▸ Task to carry out
Set each entry down exactly as written.

╔══

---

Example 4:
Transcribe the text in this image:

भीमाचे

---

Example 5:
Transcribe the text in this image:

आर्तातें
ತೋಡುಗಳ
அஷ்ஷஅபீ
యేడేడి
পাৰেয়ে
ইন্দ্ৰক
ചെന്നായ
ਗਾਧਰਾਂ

╚══

▸ Response to the task
---

Example 4:
Transcribe the text in this image:

भीमाचे

---

Example 5:
Transcribe the text in this image:

आर्तातें
ತೋಡುಗಳ
அஷ்ஷஅபீ
యేడేడి
পাৰেয়ে
ইন্দ্ৰক
ചെന്നായ
ਗਾਧਰਾਂ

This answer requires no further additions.